His story is told in a classic folk song, which exists in many versions, and has been the subject of numerous stories, plays, books and novels. Various locations, including Big Bend Tunnel in West Virginia, Lewis Tunnel in Virginia, and Coosa Mountain Tunnel in Alabama, have been suggested as the site of the contest. I am going to tell his tale at the Big Bend location that I remember.
John Henry was believed to be born around the 1840’s and lived the early part of his life as a slave but was later freed after the war. He went to work as a steel-driver for the Chesapeake & Ohio Railroad.

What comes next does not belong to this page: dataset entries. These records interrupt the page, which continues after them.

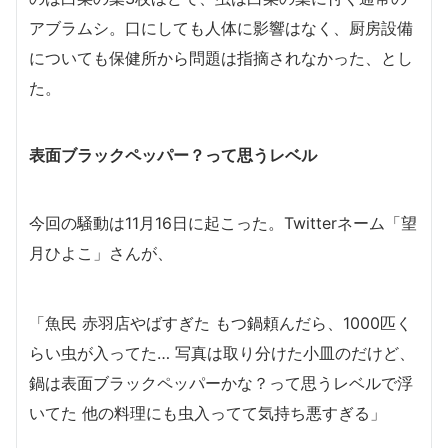
アブラムシ。口にしても人体に影響はなく、厨房設備
についても保健所から問題は指摘されなかった、とし
た。
表面ブラックペッパー？って思うレベル
今回の騒動は11月16日に起こった。Twitterネーム「望
月ひよこ」さんが、
「魚民 赤羽店やばすぎた もつ鍋頼んだら、1000匹く
らい虫が入ってた… 写真は取り分けた小皿のだけど、
鍋は表面ブラックペッパーかな？って思うレベルで浮
いてた 他の料理にも虫入ってて気持ち悪すぎる」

He spent his day drilling holes by hitting thick steel spikes into rocks with his hammer. The rail road was progressimg nicely thanks in part to John Henry. But looming right smack in its path was Big Bend Mountain. The C&O Railroad bosses decided that they couldn’t go around the mile and a quarter thick mountain, so they decided to drill right through it.
It took three long years and many tragic deaths before it was completed. John Henry had worked tirelessly, drilling with a 14-pound hammer, and going 10 to 12 feet in one workday. No one was a match for him.
A salesman had wandered into the camp claiming he had a steam-powered drill that could out-drill any man. A contest was set up between John Henry and the drill. The foreman ran the drill and John Henry pulled out two 20-pound hammers, one in each hand. They drilled and drilled, dust rising everywhere. The men were howling and cheering. At the end of 35 minutes, John Henry had drilled two seven foot holes – a total of fourteen feet, while the steam drill had only drilled one nine-foot hole.
John Henry was the winner and held up his hammers in celebration. The men shouted and cheered. The noise was so loud, it took a moment for the men to realize that John Henry was tottering. Exhausted, the mighty man crashed to the ground, the hammer’s rolling from his grasp. The crowd went silent as the foreman rushed to his side. But it was too late, his heart had given out from over exertion.
John Henry’s likeness is believed by many to be carved into the rock inside the Big Bend Tunnel. And if you walk to the edge of the blackness of the tunnel, sometimes you can hear the sounds of his hammers drilling into the rock.